World and continents
  • Author: JANSSONIUS, Johannes
  • Publication place: Amsterdam,
  • Publisher: Joannem Janssonium,
  • Publication date: 1650.
  • Physical description: Folio sea atlas (500 by 340mm), title, 33 double-page engraved maps and charts, all in original outline hand-colour, small hole to title, maps and text evenly age-toned throughout, as usual, contemporary Dutch vellum over boards, gilt-panelled with corner and central gilt arabesques, flat spine in seven compartments, gilt, edges gilt.
  • Inventory reference: 18576

Notes

Although pilot guides, or rutters, supplemented by charts had been produced as early as 1584, Jansson must be credited with the production of the "first real sea-atlas", which contained "a collection of charts in folio size, to serve as an atlas for general purposes" (Van der Krogt). Some Anglo-Italians might put forward for that title Robert Dudley's Acarno del Mare – a work of numerable firsts, published in 1646 – but it was not until the second edition of 1661 that all the charts in it were uniformly bound.
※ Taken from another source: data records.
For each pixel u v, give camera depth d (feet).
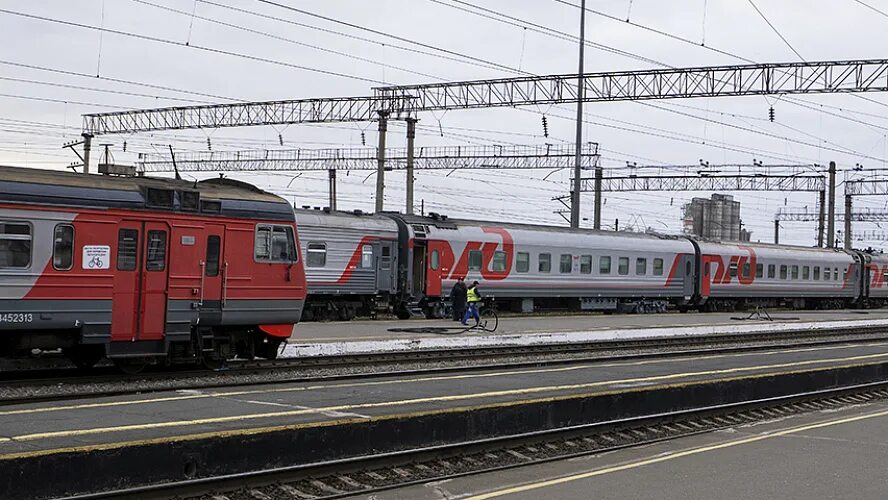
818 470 42.27
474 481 39.96
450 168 189.47
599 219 193.06
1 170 56.13
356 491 37.32
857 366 74.23
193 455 35.96
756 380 63.41
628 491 37.73
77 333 59.31
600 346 101.19
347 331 102.01
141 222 61.26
The atlas was published in 1650, as the fifth volume to Jansson's 'Atlas Novus' – as is made explicit in the title. The volume, which was referred to as the 'Waterwereld' (Waterworld), would later be published as a stand-alone volume. Of the 23 charts in the atlas, 21 were published for the first time and, even if many have "more a characteristic of geographical maps than charts" (Koeman) and the "elaborate printed text … is not pertaining to maritime affairs" (Koeman), the work's influence was considerable, as can be seen in the output of the likes of Goos, Colom, and van Keulen.

The atlas also includes the 'Atlas Antiquus', which consists of ten historical maps. The maps of the Ancient World and Ancient Greece had appeared earlier; the eight detailed maps of the Greek regions drawn by Johannes Laurenberg appear here for the first time.

Bibliography

  1. Koeman Me 171
  2. Van der Krogt, 1:416.5M&O.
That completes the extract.